Cincinnati Mayor John Cranley described the July 4 shooting in Smale Park — and incidents like it across the city — as indicative of an issue of personal values and a state legislature unwilling to take action on gun violence despite high-profile attacks.
He’s hopeful that a soon-to-be-announced partnership between Hamilton County, the office of acting U.S. Attorney Vipal J. Patel and the Federal Bureau of Alcohol, Tobacco, Firearms and Explosives will strike more directly at the problem than state lawmakers, he added.
In the meantime, Cranley echoed other city leaders who insisted that changing policing practices or increasing police presence would not have stopped the July 4 attack.
“What we ultimately need is for the community to step up as well and to recommit to true values of self-love and not believing if someone calls you a name or is disrespectful that shooting them is an appropriate response,” he said.
Cincinnati police believe the two casualties of the July 4 shooting — 16-year-old Princeton High School student Milo Watson and 19-year-old Dexter Wright Jr. — were the two shooters. Chief Eliot Isaac said Monday the pair had a prior disagreement that followed them that night to Smale Park, where they began to argue and eventually shot one another shortly before 11 p.m.
Watson died at the scene. Police, who had already been in the park to shepherd its 400-some July 4 celebrants out in time for its closing, provided emergency care to Wright and three injured bystanders. All were hospitalized; Wright died at the University of Cincinnati Medical Center a few hours later.
One victim, a 17-year-old girl, remains hospitalized in critical condition.
Neither of the guns used in the battle had been recovered by Tuesday night.
Although shootings in Cincinnati have decreased 14% since 2020, the summer of 2021 has been unusually dense with shootings that injure children. A June 12 attack outside a Westwood convenience store left a 6-year-old injured and 8-year-old Marcellus Whitehead in a medically induced coma. Sixteen-year-old Galevon Beauchamp was fatally shot crossing Reading Road on June 21.
When asked if a curfew for teenagers would have helped prevent the July 4 confrontation, Cranley pointed out that there had been a curfew: The park was about to close, the police were on the scene, and Watson and Wright attacked each other anyway.

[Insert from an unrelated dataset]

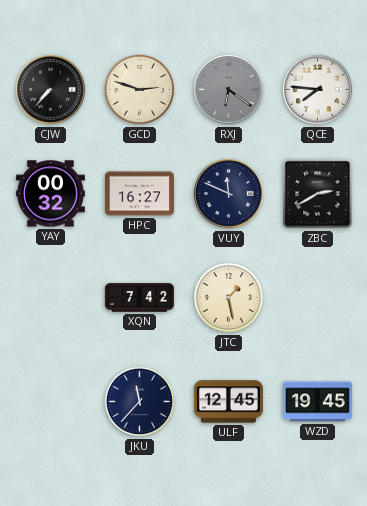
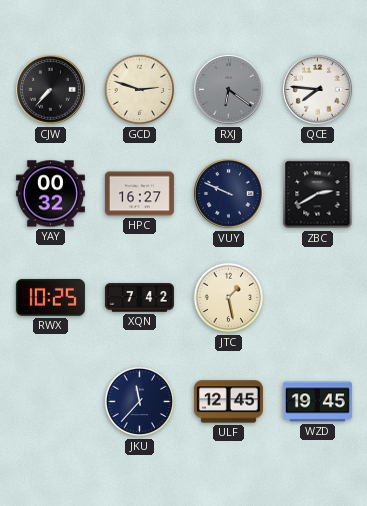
VUY: 11:49 -> 9:49
RWX: none -> 10:25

He suggested instead that a better way to prevent gun violence would be for Ohio to impose harsher penalties on people who have illegal guns, require stronger background checks and to implement red flag laws, which would remove or suspend some individuals' right to possess a gun if police and a judge agreed there was reason to keep firearms away from them.
"Neither the governor nor the general assembly have been willing to take up this legislation," he said. "And remember, on the Fountain Square shooting a couple years ago, the shooter's own mother in Florida had tried to go to the police and suggest that her son was a danger. And yet they didn't have a red flag law either, and so that didn't happen."
Because police have not recovered the guns used in this specific shooting, it's unclear whether the two young men in Smale Park had acquired them illegally. Cranley conceded he didn't know and returned to the idea of values.
The urge to shoot another person during an argument, he said, comes from "macho BS" and poor examples.
"Fundamentally, if you have teenagers shooting each other, they have the wrong values," he said. "It’s simple. Of course, it starts at home. It starts at school. It starts with communities. It starts with role models. When I was a kid, we had fistfights – that wasn’t good either, violence is never the answer – but when you step it up from fistfights to knives to guns, it has life-devastating consequences."